Corporate America Butters Up Likely Next Energy and Commerce Chair

Rep. Cathy McMorris Rodgers (R-Wash.), the ranking member of the Energy and Commerce Committee, has received more business PAC donations this election cycle than any other House candidate.

Corporate America Butters Up Likely Next Energy and Commerce Chair
U.S. Rep. Cathy McMorris Rodgers (R-Wash.)

With the House of Representatives widely expected to flip to Republican control in the next Congress, corporations and trade associations are starting to butter up the likely next chairman of the committee that makes laws regulating many industries, including health care, energy, and technology.

Cathy McMorris Rodgers, a Republican representative from Washington State, is currently the ranking member of the House Energy and Commerce Committee and first in line to be the chair when the committee comes under GOP control. Her district, Washington’s Fifth, is not considered competitive this election, and she is not facing a serious Republican primary challenger, yet business PACs are throwing more money at her than ever before. 

From January 2021 through the first quarter of this year, McMorris Rodgers received nearly $1.7 million in campaign contributions from business PACs, more than any other House candidate, according to OpenSecrets. That haul puts her on pace to raise far more business PAC money than she ever has before in her prior elections. This is the first election cycle she has breached the top ten in the OpenSecrets rankings of House candidate business PAC recipients. Some of the PACs that have already maxed out to her with $10,000 contributions include ones affiliated with Amazon, Chevron, Pfizer, Verizon, and the National Association of Broadcasters. 

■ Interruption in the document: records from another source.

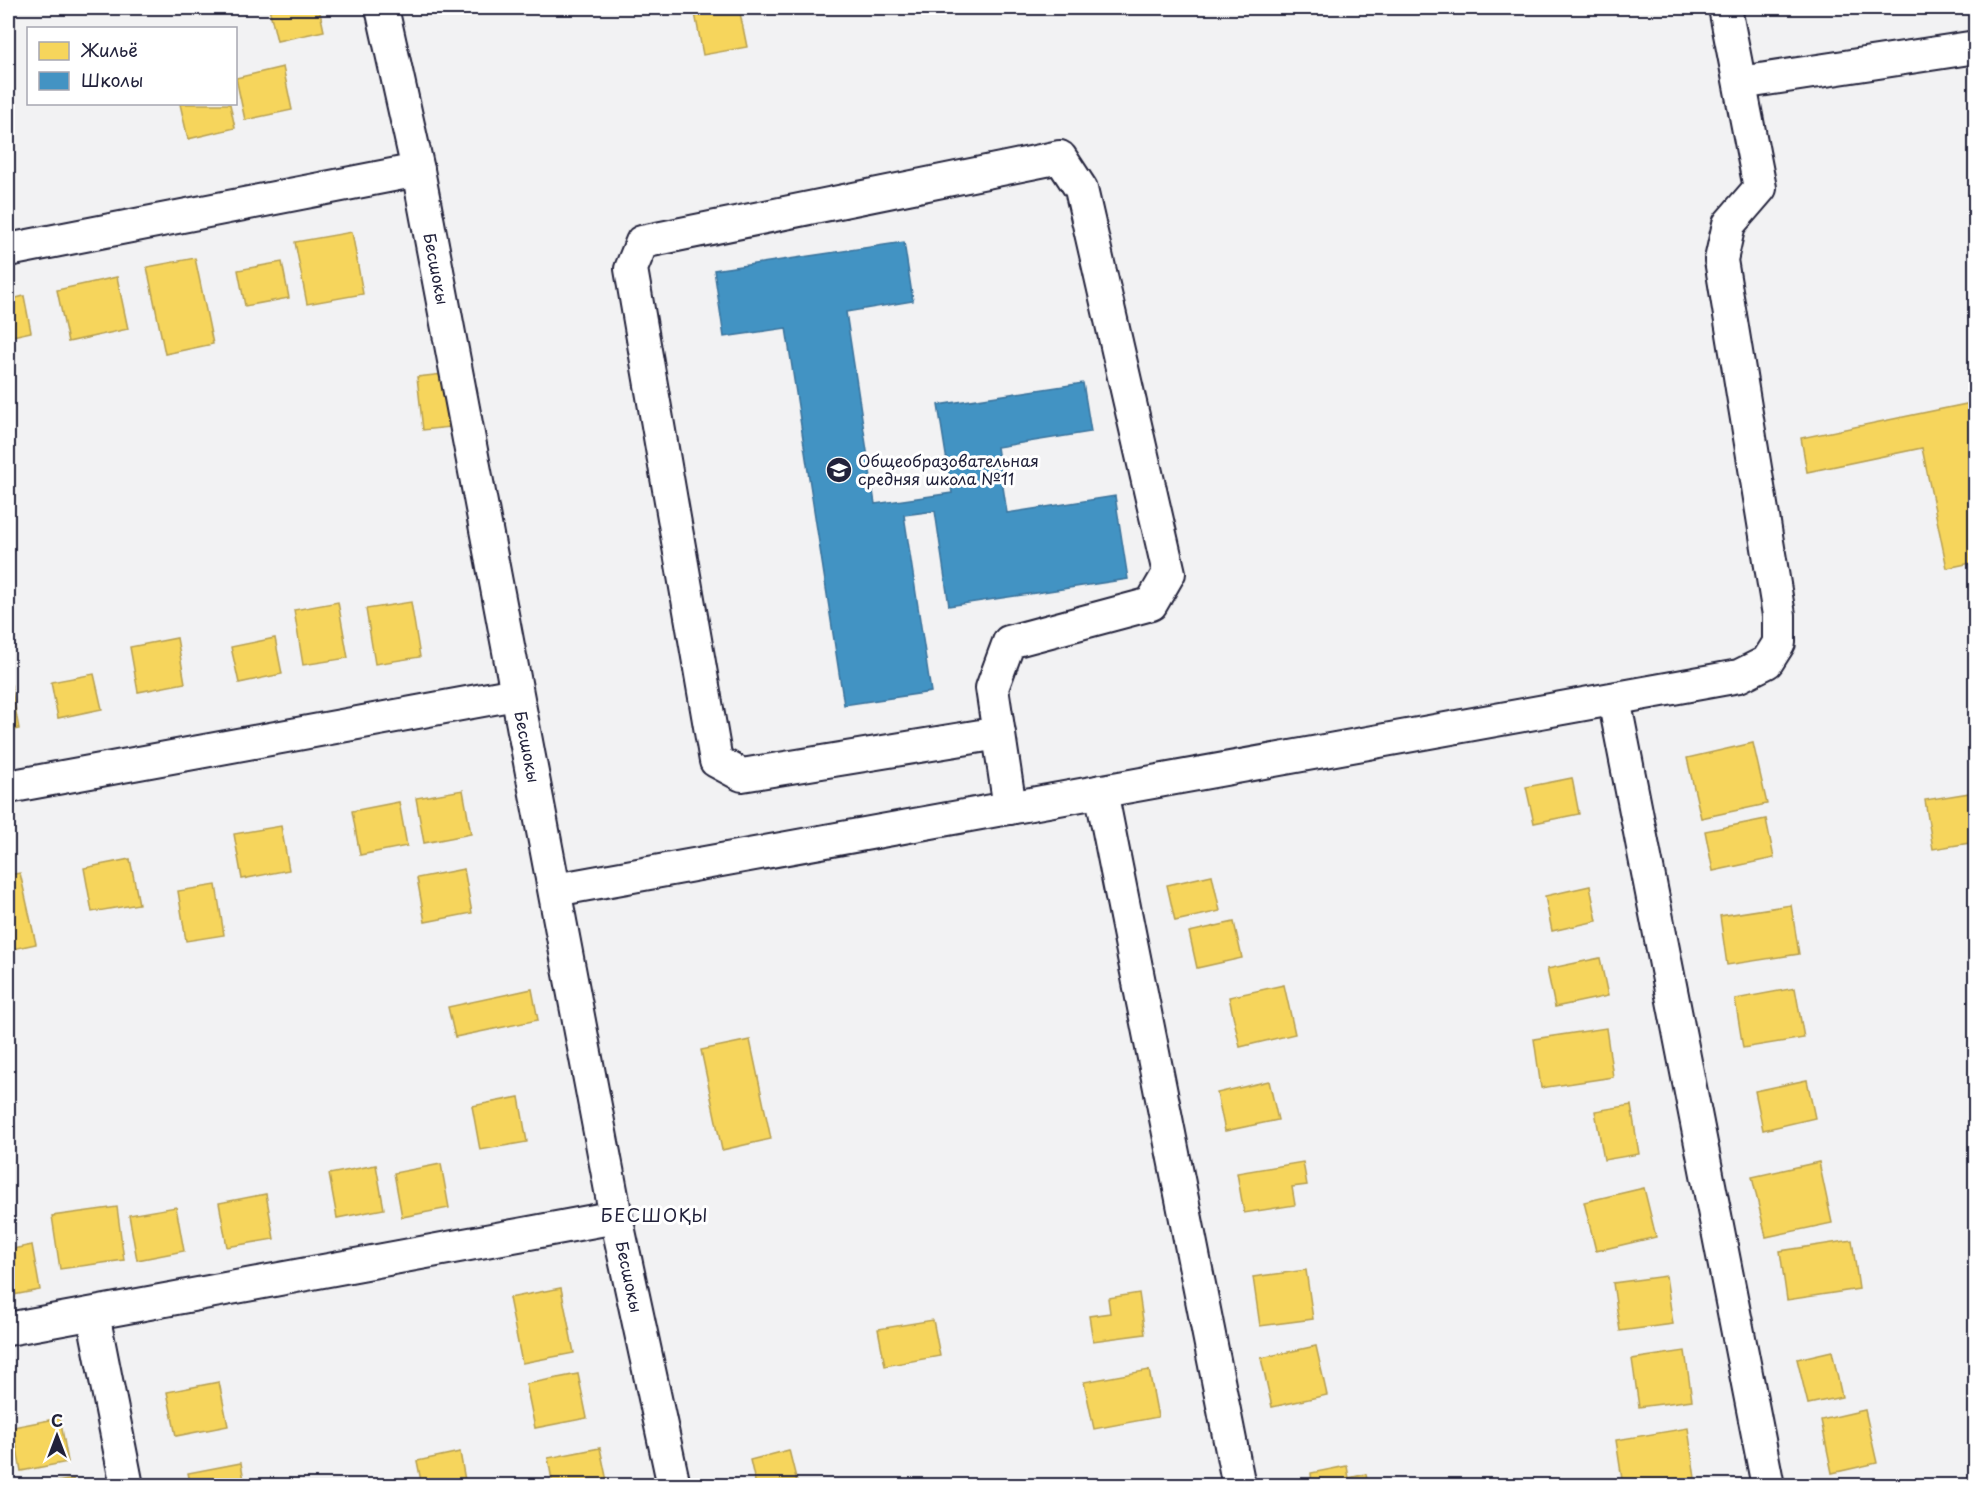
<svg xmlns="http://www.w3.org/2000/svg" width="1983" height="1493" font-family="'Playpen Sans',sans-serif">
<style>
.homes{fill:#f6d55c;stroke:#b69f52;stroke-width:1.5}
.schools{fill:#4393c3;stroke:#39719a;stroke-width:1.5}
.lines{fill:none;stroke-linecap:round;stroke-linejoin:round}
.minor-casing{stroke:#22223b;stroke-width:36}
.minor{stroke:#fff;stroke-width:32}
.labels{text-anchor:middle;stroke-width:6;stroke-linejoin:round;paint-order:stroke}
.street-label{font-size:16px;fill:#22223b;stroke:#fff}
.poi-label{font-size:16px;fill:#22223b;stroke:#fff;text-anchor:start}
.neighbourhood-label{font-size:18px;letter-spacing:1.5px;fill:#22223b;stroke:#fff}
</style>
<rect width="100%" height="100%" fill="#f2f2f3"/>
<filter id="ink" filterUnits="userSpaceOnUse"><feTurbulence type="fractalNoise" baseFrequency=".0167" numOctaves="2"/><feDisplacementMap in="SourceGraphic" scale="12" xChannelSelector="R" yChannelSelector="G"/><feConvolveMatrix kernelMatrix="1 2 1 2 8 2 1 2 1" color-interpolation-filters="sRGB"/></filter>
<g filter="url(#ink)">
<g class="homes">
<polygon points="269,8 319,8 324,31 277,41"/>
<polygon points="694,8 739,8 747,47 703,55"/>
<polygon points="283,67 292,110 245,120 236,78"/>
<polygon points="180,104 230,104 235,128 188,139"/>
<polygon points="352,232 363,294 307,304 295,242"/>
<polygon points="195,258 213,344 165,354 147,267"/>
<polygon points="282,262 289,298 245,306 238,270"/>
<polygon points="117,277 128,329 68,342 57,290"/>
<polygon points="24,296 31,332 8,337 8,300"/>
<polygon points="443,374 450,427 423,430 417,377"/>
<polygon points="1976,402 1976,562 1947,568 1922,448 1807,472 1801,438"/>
<polygon points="338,602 348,658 303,665 294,610"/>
<polygon points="411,602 420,657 375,664 366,609"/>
<polygon points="177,638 185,683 138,692 130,647"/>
<polygon points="275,638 282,674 239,683 231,647"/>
<polygon points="94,674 102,709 58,718 51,682"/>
<polygon points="11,685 19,729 8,731 8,686"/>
<polygon points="1753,743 1767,804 1701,818 1687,758"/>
<polygon points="1572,778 1579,814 1534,823 1526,787"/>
<polygon points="463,790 471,834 424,843 416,798"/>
<polygon points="1976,792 1976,842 1933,849 1925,800"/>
<polygon points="399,802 407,846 360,855 352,811"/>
<polygon points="1766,819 1774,858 1713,871 1705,831"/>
<polygon points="281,826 289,870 242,879 234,834"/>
<polygon points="130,859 139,904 92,912 84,868"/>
<polygon points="464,869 472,913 425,922 417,878"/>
<polygon points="20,873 36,944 8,950 8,875"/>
<polygon points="1212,875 1220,911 1175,921 1167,885"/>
<polygon points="216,885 224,935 186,941 178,891"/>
<polygon points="1590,886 1597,921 1552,931 1545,896"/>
<polygon points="1791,905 1799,954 1727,965 1720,916"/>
<polygon points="1234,922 1242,958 1197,968 1189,932"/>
<polygon points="1600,958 1608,996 1555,1007 1547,969"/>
<polygon points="1284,985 1295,1034 1240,1047 1229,997"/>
<polygon points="1795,988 1804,1038 1743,1048 1735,999"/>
<polygon points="532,989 538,1020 455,1037 448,1007"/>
<polygon points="1606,1028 1613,1077 1541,1088 1534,1039"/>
<polygon points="750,1040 771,1139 722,1150 701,1050"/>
<polygon points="1807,1080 1815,1118 1763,1130 1755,1091"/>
<polygon points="1269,1081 1278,1120 1225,1131 1217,1093"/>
<polygon points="519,1097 527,1142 480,1150 472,1106"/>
<polygon points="1631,1105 1639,1154 1604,1160 1595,1111"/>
<polygon points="1303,1162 1307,1185 1292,1187 1295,1205 1244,1213 1237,1173"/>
<polygon points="1819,1162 1832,1223 1766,1237 1752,1177"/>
<polygon points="441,1164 449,1208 402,1217 394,1173"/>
<polygon points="376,1165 384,1209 337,1218 329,1174"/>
<polygon points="1644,1188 1656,1237 1596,1251 1584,1202"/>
<polygon points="266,1194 274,1239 227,1247 219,1203"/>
<polygon points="117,1207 124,1260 60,1269 52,1216"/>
<polygon points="176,1207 184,1251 137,1260 129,1215"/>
<polygon points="1852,1240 1859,1289 1787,1300 1780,1251"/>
<polygon points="32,1245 40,1290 8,1296 8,1250"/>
<polygon points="1306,1270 1313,1319 1260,1326 1253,1277"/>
<polygon points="1666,1276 1673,1324 1620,1331 1613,1283"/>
<polygon points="561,1288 574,1353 522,1363 509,1298"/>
<polygon points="1139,1293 1145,1334 1093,1341 1089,1316 1110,1313 1108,1298"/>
<polygon points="933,1320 940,1356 885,1366 878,1329"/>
<polygon points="1316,1346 1327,1395 1272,1407 1261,1358"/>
<polygon points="1685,1351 1692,1400 1639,1407 1632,1359"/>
<polygon points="1832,1351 1842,1397 1808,1404 1797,1359"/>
<polygon points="1149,1370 1158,1417 1094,1429 1084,1382"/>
<polygon points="578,1374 587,1418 535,1428 526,1384"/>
<polygon points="219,1382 228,1426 176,1436 167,1392"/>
<polygon points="1865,1410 1877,1463 1832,1473 1821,1420"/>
<polygon points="60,1418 68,1462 21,1471 13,1427"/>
<polygon points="1688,1428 1695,1478 1643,1486 1623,1486 1616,1440"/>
<polygon points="600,1448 608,1486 553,1486 548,1458"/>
<polygon points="789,1450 798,1486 756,1486 750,1460"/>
<polygon points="460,1452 466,1486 422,1486 417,1461"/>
<polygon points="241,1463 245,1486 191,1486 188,1473"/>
<polygon points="1347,1466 1349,1478 1366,1474 1368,1486 1303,1486 1312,1484 1311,1473"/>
<polygon points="73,1479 75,1486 35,1486"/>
<polygon points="1148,1480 1149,1486 1117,1486"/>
</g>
<polygon class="schools" points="904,242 913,301 846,312 875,504 952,493 938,405 1083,383 1091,432 997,447 1007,513 1115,496 1128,579 949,606 935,511 904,515 931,692 844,705 786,328 724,337 714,270"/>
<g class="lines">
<g class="minor-casing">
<g id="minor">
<polyline points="382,8 418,170 616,1217 674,1486"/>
<polyline points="1740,83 1976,47"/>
<polyline points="8,250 418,170"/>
<polyline points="1614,699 1768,1486"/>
<polyline points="999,733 742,775 716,761 631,269 642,242 1060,157 1081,189 1169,573 1151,604 1009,642 992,688 1010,808"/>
<polyline points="8,787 516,694"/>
<polyline points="1101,791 1239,1486"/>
<polyline points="555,890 1739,676 1767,662 1779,643 1779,615 1721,260 1729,224 1760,188 1725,8"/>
<polyline points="93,1314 127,1486"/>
<polyline points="8,1329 616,1217"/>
</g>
</g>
<use href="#minor" class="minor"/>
</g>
</g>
<defs>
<g id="school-disc" transform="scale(1.35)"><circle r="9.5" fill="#22223b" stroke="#fff"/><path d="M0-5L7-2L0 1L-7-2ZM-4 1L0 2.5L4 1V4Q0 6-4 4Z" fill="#fff"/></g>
</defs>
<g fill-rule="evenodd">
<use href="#school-disc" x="839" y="470"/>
</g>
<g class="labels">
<g class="street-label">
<text transform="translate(436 269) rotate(79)" y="6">Бесшокы</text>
<text transform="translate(527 747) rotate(79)" y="6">Бесшокы</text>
<text transform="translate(629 1277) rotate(78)" y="6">Бесшокы</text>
</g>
<g class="poi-label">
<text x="858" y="467">Общеобразовательная<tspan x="858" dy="18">средняя школа №11</tspan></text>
</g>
<g class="neighbourhood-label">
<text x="655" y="1222">БЕСШОҚЫ</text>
</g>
</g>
<rect width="1983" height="1493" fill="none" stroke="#fff" stroke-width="30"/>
<rect x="15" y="15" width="1953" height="1463" fill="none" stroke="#22223b" stroke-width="2" filter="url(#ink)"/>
<rect x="27" y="27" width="210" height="78" fill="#ffffff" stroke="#a7a7b1" stroke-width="1.5"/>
<rect x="39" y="42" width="30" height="18" fill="#f6d55c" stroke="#a7a7b1" stroke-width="1.5"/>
<text x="81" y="57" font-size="18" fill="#22223b">Жильё</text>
<rect x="39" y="72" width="30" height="18" fill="#4393c3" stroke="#a7a7b1" stroke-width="1.5"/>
<text x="81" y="87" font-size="18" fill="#22223b">Школы</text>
<g transform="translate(57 1436)" stroke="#ffffff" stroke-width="4.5" paint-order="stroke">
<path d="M0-4.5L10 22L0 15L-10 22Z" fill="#22223b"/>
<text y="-9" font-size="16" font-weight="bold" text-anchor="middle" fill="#22223b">С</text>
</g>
</svg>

Energy and Commerce is one of the so-called money committees whose members and chairmen typically raise large amounts of campaign money from donors in industries that have legislative business before it. It has the broadest jurisdiction of any congressional authorizing committee, covering issues including “health insurance, including Medicare and Medicaid,” “food, drug, device and cosmetic safety,” “national energy policy,” “electronic communications and the internet,” “consumer protection and product safety,” and more, according to its website. Many of the consumer issues that have been batted around by Congress in recent years, like the high costs of prescription drugs and clean energy standards, get referred to the Energy and Commerce Committee when members try to address them in legislative proposals, so having an ally at the helm of the committee is extremely valuable for business interests as the chair can easily kill legislation by not scheduling it for committee work. 

McMorris Rodgers received donations from 484 PACs from Jan. 1, 2021 through March 31, 2022, according to FEC records. OpenSecrets categorizes PACs by sector of the economy and determined that PACs in the health sector have given her the most, with $560,000 in contributions, and that pharmaceuticals and health products PACs lead the rest of the health sector with $221,500 in donations. 

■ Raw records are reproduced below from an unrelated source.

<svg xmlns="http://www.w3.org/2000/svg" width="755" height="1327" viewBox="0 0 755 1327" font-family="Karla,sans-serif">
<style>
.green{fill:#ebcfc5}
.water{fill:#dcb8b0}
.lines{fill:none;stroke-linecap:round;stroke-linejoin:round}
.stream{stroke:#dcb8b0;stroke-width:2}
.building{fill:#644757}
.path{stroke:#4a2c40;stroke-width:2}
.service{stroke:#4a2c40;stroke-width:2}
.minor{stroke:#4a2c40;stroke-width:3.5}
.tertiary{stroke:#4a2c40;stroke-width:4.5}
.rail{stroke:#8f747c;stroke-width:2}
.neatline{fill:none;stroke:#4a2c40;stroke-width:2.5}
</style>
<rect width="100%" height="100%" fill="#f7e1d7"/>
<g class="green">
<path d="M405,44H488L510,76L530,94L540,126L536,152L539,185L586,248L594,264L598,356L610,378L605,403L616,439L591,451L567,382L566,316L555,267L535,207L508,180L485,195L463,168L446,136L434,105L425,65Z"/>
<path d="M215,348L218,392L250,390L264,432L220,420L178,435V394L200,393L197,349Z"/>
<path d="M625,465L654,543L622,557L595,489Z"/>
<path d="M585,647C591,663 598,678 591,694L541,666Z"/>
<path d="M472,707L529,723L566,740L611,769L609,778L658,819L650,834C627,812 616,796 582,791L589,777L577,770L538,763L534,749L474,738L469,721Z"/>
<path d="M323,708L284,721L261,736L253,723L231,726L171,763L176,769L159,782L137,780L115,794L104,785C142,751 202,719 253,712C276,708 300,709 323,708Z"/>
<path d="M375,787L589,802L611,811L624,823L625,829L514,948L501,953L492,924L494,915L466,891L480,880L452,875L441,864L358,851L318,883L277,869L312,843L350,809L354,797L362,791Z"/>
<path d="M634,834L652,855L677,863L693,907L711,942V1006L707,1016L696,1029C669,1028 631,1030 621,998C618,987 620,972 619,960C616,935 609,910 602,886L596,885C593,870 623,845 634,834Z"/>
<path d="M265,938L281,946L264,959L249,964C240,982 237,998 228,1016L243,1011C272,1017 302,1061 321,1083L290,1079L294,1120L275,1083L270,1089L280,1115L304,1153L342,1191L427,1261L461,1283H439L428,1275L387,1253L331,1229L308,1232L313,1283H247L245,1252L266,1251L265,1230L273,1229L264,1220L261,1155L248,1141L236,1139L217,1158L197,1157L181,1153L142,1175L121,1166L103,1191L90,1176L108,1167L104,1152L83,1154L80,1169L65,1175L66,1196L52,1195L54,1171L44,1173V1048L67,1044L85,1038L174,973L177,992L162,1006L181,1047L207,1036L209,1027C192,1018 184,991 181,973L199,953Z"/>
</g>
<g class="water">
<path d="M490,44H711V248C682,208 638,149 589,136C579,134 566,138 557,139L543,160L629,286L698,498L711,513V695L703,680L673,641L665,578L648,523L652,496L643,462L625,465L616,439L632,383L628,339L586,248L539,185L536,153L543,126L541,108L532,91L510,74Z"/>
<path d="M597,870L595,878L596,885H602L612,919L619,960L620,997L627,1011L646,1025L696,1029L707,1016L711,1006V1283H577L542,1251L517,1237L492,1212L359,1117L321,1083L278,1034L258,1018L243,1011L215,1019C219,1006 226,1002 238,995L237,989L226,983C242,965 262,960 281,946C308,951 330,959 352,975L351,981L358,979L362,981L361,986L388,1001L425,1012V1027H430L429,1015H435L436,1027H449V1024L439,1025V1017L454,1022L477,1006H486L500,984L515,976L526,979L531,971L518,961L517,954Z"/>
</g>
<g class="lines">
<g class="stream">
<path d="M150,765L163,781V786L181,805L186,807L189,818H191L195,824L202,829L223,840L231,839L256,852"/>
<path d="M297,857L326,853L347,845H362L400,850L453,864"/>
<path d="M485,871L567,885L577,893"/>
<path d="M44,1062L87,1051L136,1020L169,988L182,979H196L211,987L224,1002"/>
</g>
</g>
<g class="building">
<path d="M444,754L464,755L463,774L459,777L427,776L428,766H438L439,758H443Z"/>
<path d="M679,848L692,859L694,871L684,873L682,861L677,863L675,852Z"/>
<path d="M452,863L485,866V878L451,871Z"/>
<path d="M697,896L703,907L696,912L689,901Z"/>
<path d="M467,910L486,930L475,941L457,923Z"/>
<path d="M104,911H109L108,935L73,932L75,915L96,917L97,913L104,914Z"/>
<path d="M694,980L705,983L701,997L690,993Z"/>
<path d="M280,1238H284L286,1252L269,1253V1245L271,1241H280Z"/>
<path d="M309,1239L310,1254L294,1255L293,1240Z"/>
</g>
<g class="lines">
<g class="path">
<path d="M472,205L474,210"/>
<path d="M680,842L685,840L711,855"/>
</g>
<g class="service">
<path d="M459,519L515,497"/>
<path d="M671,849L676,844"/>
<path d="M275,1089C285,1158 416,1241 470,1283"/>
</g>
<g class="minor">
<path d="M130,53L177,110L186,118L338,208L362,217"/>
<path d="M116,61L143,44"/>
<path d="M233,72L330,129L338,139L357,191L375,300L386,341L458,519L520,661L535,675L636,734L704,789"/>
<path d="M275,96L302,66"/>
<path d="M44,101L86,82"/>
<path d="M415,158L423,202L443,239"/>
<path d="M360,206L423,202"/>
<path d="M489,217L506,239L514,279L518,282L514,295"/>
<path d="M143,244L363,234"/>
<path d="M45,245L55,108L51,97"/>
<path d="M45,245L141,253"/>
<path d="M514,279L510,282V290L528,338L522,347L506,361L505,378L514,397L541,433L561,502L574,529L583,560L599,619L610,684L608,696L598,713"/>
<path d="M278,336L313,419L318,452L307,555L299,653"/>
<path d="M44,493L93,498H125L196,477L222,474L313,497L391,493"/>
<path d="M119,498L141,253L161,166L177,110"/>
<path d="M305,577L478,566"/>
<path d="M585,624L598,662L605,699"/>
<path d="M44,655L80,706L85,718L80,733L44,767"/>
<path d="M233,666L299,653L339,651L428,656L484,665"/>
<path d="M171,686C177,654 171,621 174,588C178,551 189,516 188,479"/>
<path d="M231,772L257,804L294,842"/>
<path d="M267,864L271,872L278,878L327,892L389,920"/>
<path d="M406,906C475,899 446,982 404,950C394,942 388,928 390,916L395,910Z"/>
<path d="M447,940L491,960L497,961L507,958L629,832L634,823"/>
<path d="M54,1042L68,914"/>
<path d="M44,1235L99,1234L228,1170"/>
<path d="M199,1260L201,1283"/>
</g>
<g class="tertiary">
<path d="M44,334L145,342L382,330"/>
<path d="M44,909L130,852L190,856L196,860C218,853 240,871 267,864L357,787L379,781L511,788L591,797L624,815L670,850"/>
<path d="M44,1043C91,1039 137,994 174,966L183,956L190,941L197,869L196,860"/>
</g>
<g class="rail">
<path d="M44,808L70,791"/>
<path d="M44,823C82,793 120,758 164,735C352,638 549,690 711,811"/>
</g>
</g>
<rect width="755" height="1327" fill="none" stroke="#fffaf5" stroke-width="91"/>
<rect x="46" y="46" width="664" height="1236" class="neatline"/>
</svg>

McMorris Rodgers’ proposed bills that have been referred to the Energy and Commerce may provide a preview of the types of legislation she might pursue as the committee’s chair. On pharmaceuticals, McMorris Rodger has proposed the Lower Costs, More Cures Act, which aims to make drugs more affordable through eliminating the Medicare Part D coverage gap and lowering the program’s out-of-pocket cap, as well as through transparency measures like requiring drug manufacturers to report price increases of 10% or more per year to the government, among several other measures. Unlike the primary Democratic drug pricing reform proposal, McMorris Rodgers’ bill would not empower the government to negotiate prices with drug companies. In a Fox appearance, she called the Democrats’ bill “a proposal that is going to cost Americans innovation [and] cost us cures at the very time that we’re on the verge of some amazing discoveries,” echoing the pharmaceutical industry’s talking points. On the matter of energy, her proposed bills include the American Energy Independence from Russia Act, which would authorize construction of the Keystone XL pipeline and force the government to approve more oil and gas leases on federal lands, and the Hydropower Clean Energy Future Act, which would create an expedited approval process for hydropower projects and require the federal government to purchase more renewable energy.   

Business PACs are formed by companies and trade groups to raise funds and make contributions to candidates and other kinds of political committees. Since corporations are not allowed to donate to candidates, they form these PACs, referred to under federal law as “separate segregated funds,” where they hold funds intended for political activity separately from their general accounts. While a corporation may use their general treasury funds to establish and administer a PAC, it can’t receive transfers from the corporation. Instead, business PACs are funded by voluntary donations from company’s employees and board members who may give up to $5,000 per year. 

The ninth-term McMorris Rodgers, who holds a lifetime voting score of 92% from the U.S. Chamber of Commerce, has helped to lead the Republican caucus’ media push against the Biden administration’s policies. She panned the Democrats’ sweeping Build Back Better Act, opposed by major business lobbying groups, as a “multi-trillion dollar tax and spending spree,” calling it “an unprecedented lurch towards more government control in our lives that will saddle our children with a debt they can never pay back.”